Viene voglia di guardarli con una certa tenerezza questi studenti delle scuole superiori che si agitano nelle piazze italiane. Anche se tirano pomodori o imbrattano le vetrine del McDonald di Palermo, anche se tirano fuori slogan poco credibili, che qualcuno sembra avere costruito per loro per l’occasione ghiotta che, sempre qualcuno, sembra avere architettato per questa situazione. L’occasione è quella di uno sciopero che ieri e oggi, e forse nei prossimi giorni, si svolge e si svolgerà in diverse città italiane contro l’alternanza scuola-lavoro. Non c’è forse nemmeno bisogno di ricordare di cosa si tratta, sulle pagine del giornale ce ne siamo occupati a più riprese, per il ministro Fedeli continua ad essere una grande innovazione didattica per tutte le scuole, per un apprendimento trasversale di competenze. Per i giovani delle piazze italiane, invece, pare essere una specie di condanna ai lavori forzati: lo slogan più gettonato, infatti, diceva che gli studenti sono studenti, mica merce. Merce da regalare alle multinazionali, merce senza valore.
Insomma, pare che il motivo più importante per questo sciopero sia quello di lamentare lo sfruttamento del lavoro gratuito che attraverso questa attività viene perpetrato nei confronti degli studenti. Di chi sono le parole che dicono? Chi rappresentano gli studenti della piazza di questi giorni? Se guardiamo i risultati di alcune recenti indagini, come quella di ScuolaZoo, sembra che la maggior parte degli studenti sia soddisfatta dell’esperienza di alternanza; se poi prendiamo i risultati dell’indagine Uds, che conferma una positiva valutazione da parte di più del 50 per cento degli studenti, si parla anche di gravi mancanze da parte delle scuole e delle aziende che sono impreparate a fare quanto spetta loro.
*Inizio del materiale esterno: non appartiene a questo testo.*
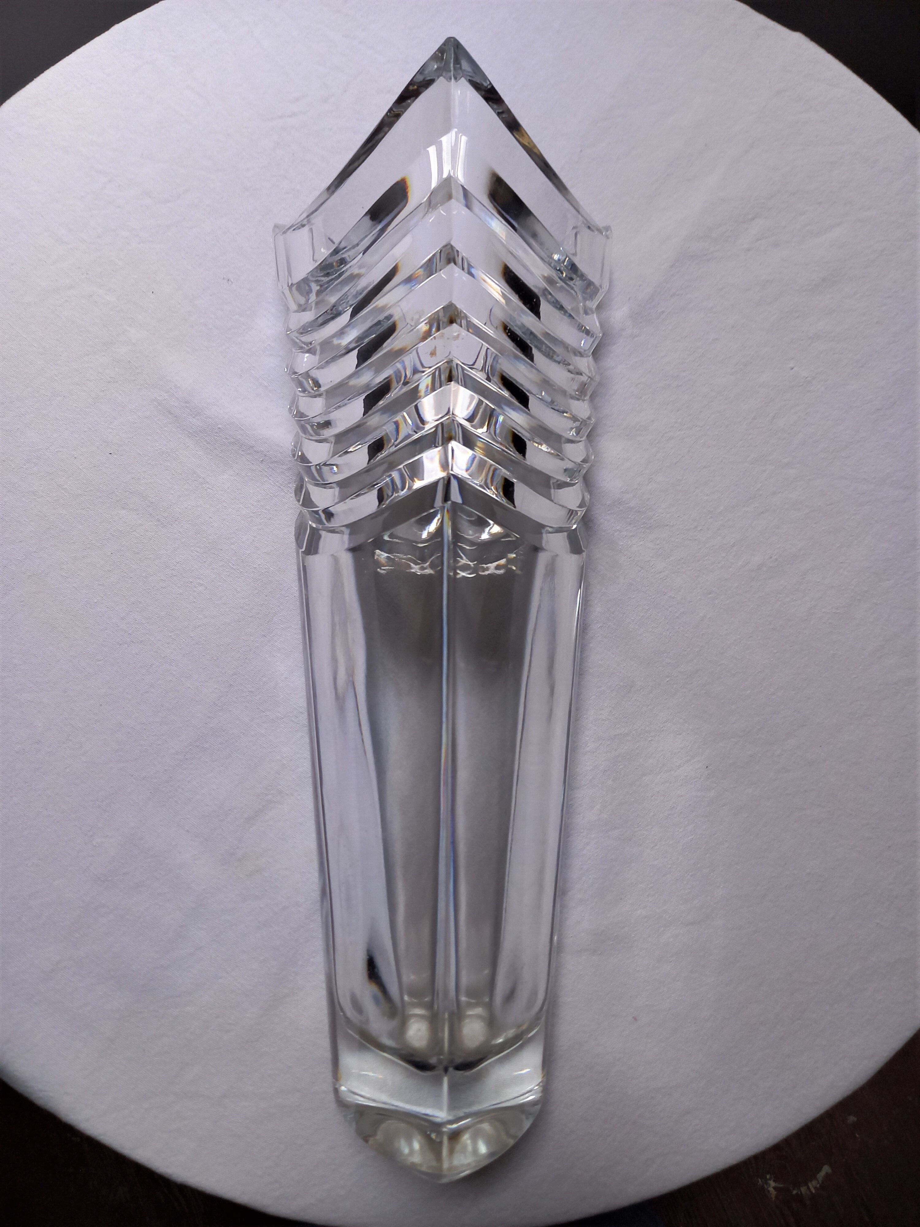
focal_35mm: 25
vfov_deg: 69.4
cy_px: 614
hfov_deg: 54.9
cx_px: 460
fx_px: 886
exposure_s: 1/50
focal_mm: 4.65
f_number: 1.8
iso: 125
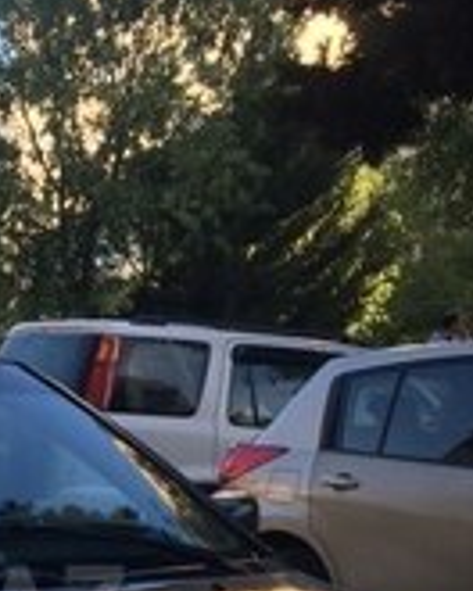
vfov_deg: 21.6
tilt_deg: -11.0
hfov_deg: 17.0
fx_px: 1487
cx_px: -150
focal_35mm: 85
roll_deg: -3.3
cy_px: 605
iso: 32
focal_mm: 4.15
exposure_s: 1/477
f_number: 2.2
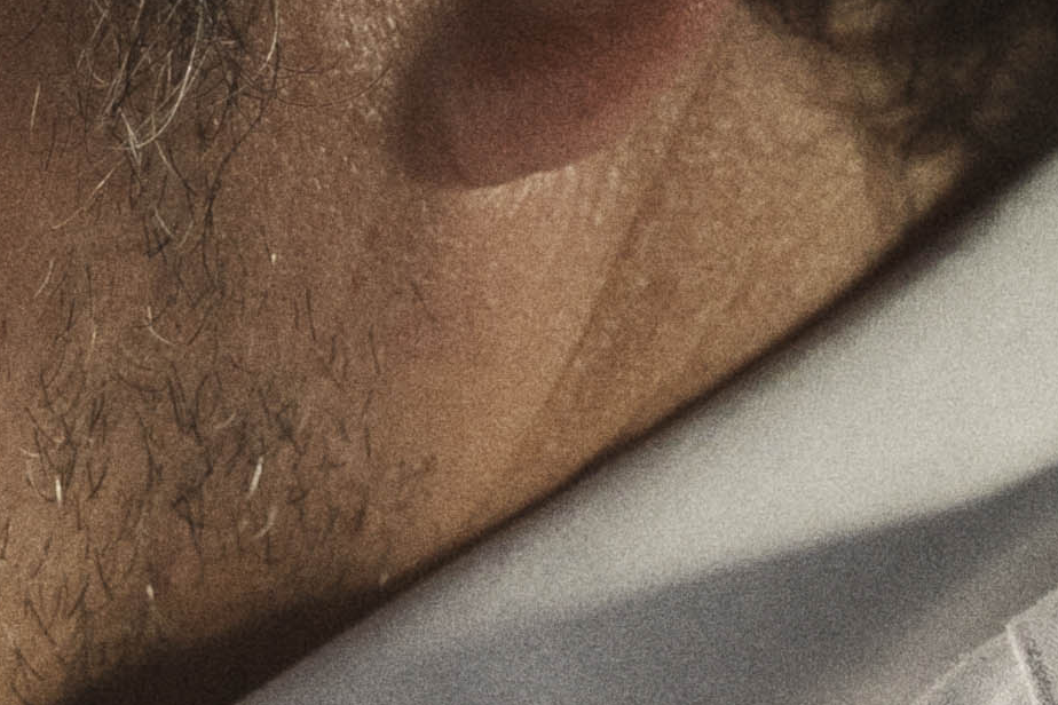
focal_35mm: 857
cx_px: -822
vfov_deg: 1.6
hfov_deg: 2.4
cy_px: 665
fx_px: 25184
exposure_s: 1/500
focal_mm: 132
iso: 320
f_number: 4
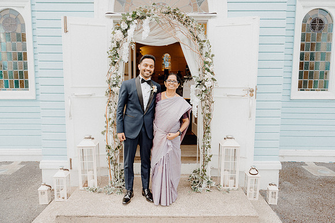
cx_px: 168
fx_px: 279
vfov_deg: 43.6
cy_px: 112
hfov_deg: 61.9
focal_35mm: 30
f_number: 3.5
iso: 125
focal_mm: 30
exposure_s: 1/320
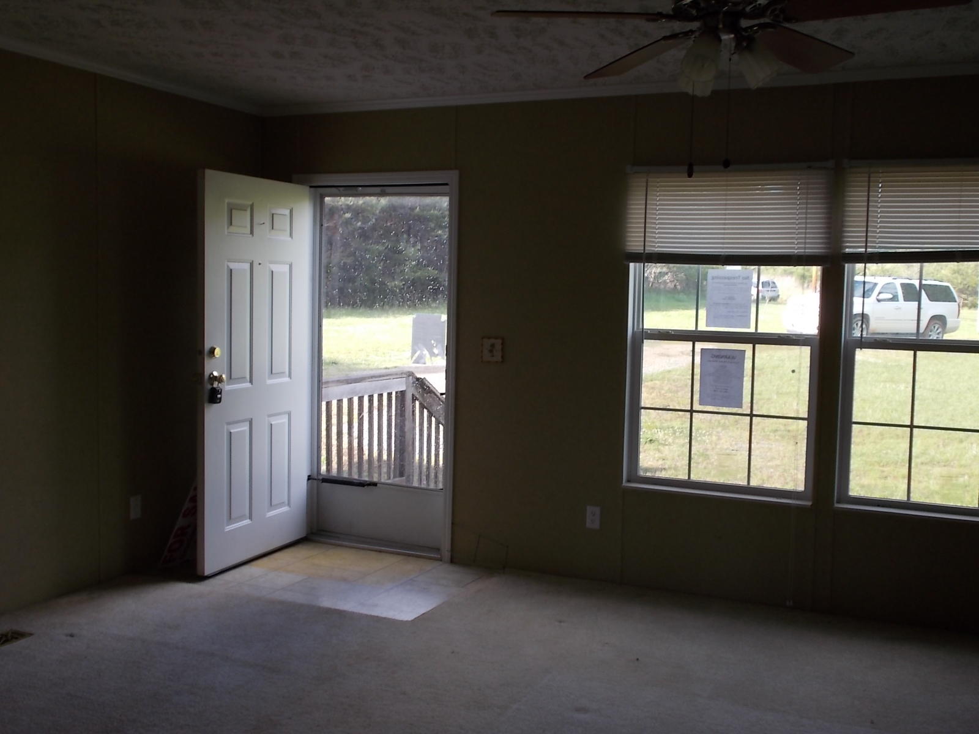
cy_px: 367
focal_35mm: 39
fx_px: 1103
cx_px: 490
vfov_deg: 36.8
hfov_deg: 47.9
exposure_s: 1/80
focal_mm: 6.9
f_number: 3.9
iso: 80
La voce di questi studenti, le loro parole non assomigliano a quello che gira nelle piazze. Ancora una volta viene da pensare che alcuni giusti motivi di perplessità su questo istituto dell’alternanza vengano usati da qualcuno e gettati nel mixer della propaganda antigovernativa, non propriamente a uso e consumo degli studenti. Prova ne sia che all’interno delle manifestazioni si sono innalzate bandiere a difesa dello ius soli, contro lo sfruttamento del tirocinio in università e che il rappresentante di Sinistra Italiana abbia già chiesto una moratoria per la legge dell’alternanza.
Perché in questo paese non è possibile discutere nel merito delle questioni? Perché i tanti punti oscuri di questa legge non possono essere sviscerati e affrontati per trovare una soluzione in vista di una sua utile applicazione all’interno del percorso didattico degli studenti? C’è ancora qualcuno che pensa che in qualche istituto tecnico o professionale ci si opponga a un periodo di alternanza all’interno di aziende che garantiscono l’acquisizione di reali competenze per gli studenti? Nessuno lo farebbe. Ma il problema è che quello che accade in alcune scuole e in alcune aziende non accade ovunque. E che dunque occorre ripensare una diversa declinazione della legge — magari, finalmente, smetterla di pensare a una legge unica e rigida per tutte le scuole del regno — così come occorre ripensare ai suoi tempi di attuazione (si può fare l’alternanza nel quarto o quinto anno durante i giorni di lezione e poi pretendere che i programmi, o persino gli esami, rimangano uguali? Si può pensare l’alternanza allo stesso modo per un liceale e uno studente di una scuola tecnica? Si possono affidare questi giovani ad aziende che non hanno neanche i minimi requisiti di affidabilità e serietà nella loro proposta di formazione?).
Nonostante alcune delle loro parole sembrino rivelare che, purtroppo, possono prestarsi ad essere voce di altri, questi studenti richiamano giustamente la necessità di ripensare la forma di un istituto come l’alternanza che presenta ben più di un problema al suo interno. Se ne discuterà davvero? Gli slogan di questi giorni sono diventati — o lo erano già — un’arma nelle mani dei sindacati per buttare via il bambino insieme all’acqua sporca, e anche le parole del ministro in risposta a quanto accade non lasciano ben sperare: quando finirà questo modo di non pensare che si è impadronito della politica italiana? Quando la smetteremo di fare delle leggi perché una legge ci vuole e poi vedremo e una volta fatta non ci pensiamo più, oppure la buttiamo via e ci teniamo quello che c’è perché è meglio non cambiare che cambiare in peggio?
Fanno tenerezza questi studenti in piazza forse perché, stretti tra due fuochi, hanno ancora il coraggio di alzare la voce. Ma se la schiariscano bene e non finiscano per diventare lo strumento dell’uno o dell’altro fuoco che li vuole bruciare. Magari saranno proprio loro a insegnarci di nuovo a pensare.